At the Allison Bailey tribunal, Victoria Smith notes a bizarre defence from the Garden Court Chambers barrister:

Bailey, a barrister and longstanding LGB rights campaigner, is claiming unlawful discrimination for holding the view that gender identity should not be prioritised over biological sex when considering the rights of women and girls.

Seeking to argue that this is not a standard feminist viewpoint, barrister Jane Russell, representing Garden Court Chambers, argued that “there is a very longstanding history of feminism that has nothing to do with gender critical belief”, using Wollstonecraft and the suffragettes as examples of this. On what basis this might be true was not made clear.

True, A Vindication of the Rights of Woman, Wollstonecraft’s 1792 classic, is not known for taking issue with pronouns in email signatures, the prescribing of puberty blockers or gender-neutral toilets in the Barbican. It is, however, critical of gender.

“Gender critical feminism” may be a relatively new term, but the concept it is not. Like “cis woman”, it is a way of defining a concept we already know — feminism, woman — because the original term has been co-opted. Earlier feminists were not “gender critical” only in the sense that the linguistic contortions imposed on them were of a different nature to those imposed on feminists today. We should not infer from this that their beliefs were any different.

Like modern feminists, Wollstonecraft distinguished between the exploitation of female people as a sex class — “one class presses on another; for all are aiming to procure respect on account of the property” — and the socially constructed differences used to justify this exploitation —“those pretty feminine phrases, which the men condescendingly use to soften our slavish dependence”.

In other words she understood the difference between sex and gender, even if she didn't use our current terminology. She knew that sex was immutable, but gender was a matter of imposed stereotypes which have been foisted on women to mark out the limits to their social engagement.

Throughout A Vindication, she attacks the impact of gendered socialisation and the conflation of femaleness with the artifice of femininity:

“The child is not left a moment to its own direction, particularly a girl […] To preserve personal beauty, woman’s glory! the limbs and faculties are cramped with worse than Chinese bands, and the sedentary life which they are condemned to live, whilst boys frolic in the open air, weakens the muscles and relaxes the nerves […] Pursuing these reflections, the fondness for dress, conspicuous in women, may be easily accounted for, without supposing it the result of a desire to please the sex on which they are dependent.”
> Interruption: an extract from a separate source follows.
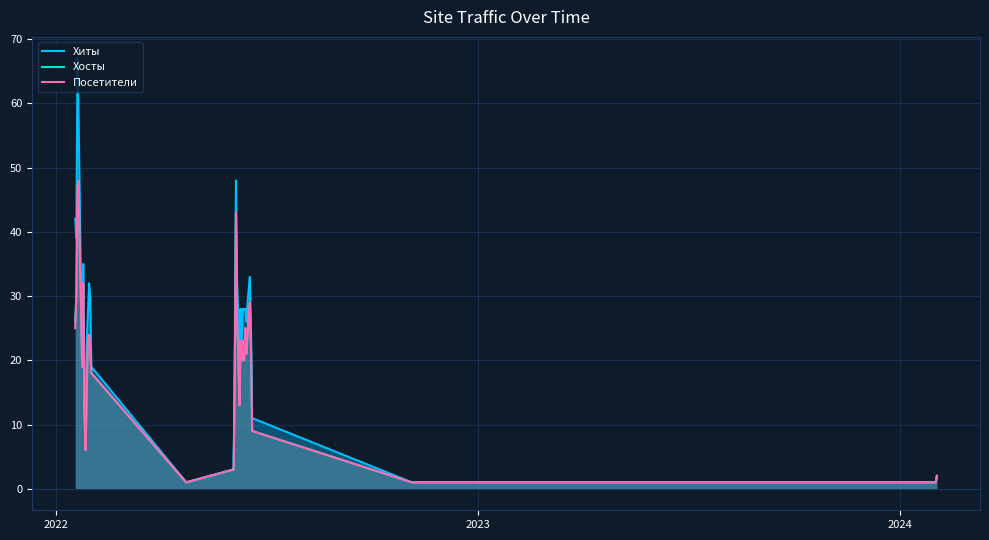

List the series in order of their peak value, lowest first.

Хосты, Посетители, Хиты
I doubt that the woman who wrote those words would now be persuaded that those female people who wish to “frolic in the open air” should squish themselves into binders and change their pronouns to they/them, while those with a “fondness for dress” should check their cis privilege. The woman who railed against “the absurdity […] of supposing that a girl is naturally a coquette” would have had no time for Mermaids and their Barbie to GI Joe gender spectrum. A true radical, she was already thinking beyond such regressive nonsense….

Wollstonecraft did not use the term “gender”, or indeed “feminism”, because her work predated them. Nonetheless, the only reason I would hesitate to describe her as a gender critical feminist is because I’d rather the “gender critical” part was taken as read. 

Feminism has always been critical of gender as a social hierarchy. It is not the fault of feminism if others have arrived on the scene with such a poor understanding of what gender is and how it functions in relation to biological sex and power.

The problem with rebranding feminism “gender critical feminism” — much like rebranding women “cis women” — is that it turns our most essential social and political concepts into mere subcategories of broader, looser concepts defined by others. Moreover, such a rebranding repositions feminism as a response to trans activism, denying the longstanding nature of feminism’s rejection of gender. It denies us our legacy, making it that much easier for outsiders to claim women such as Allison Bailey and Mary Wollstonecraft have nothing in common. This is just not true. 

This ridiculous co-opting of early feminists to the trans cause reminds me of Grace Lavery's claim that George Eliot was some kind of trans pioneer because she used a male pen name.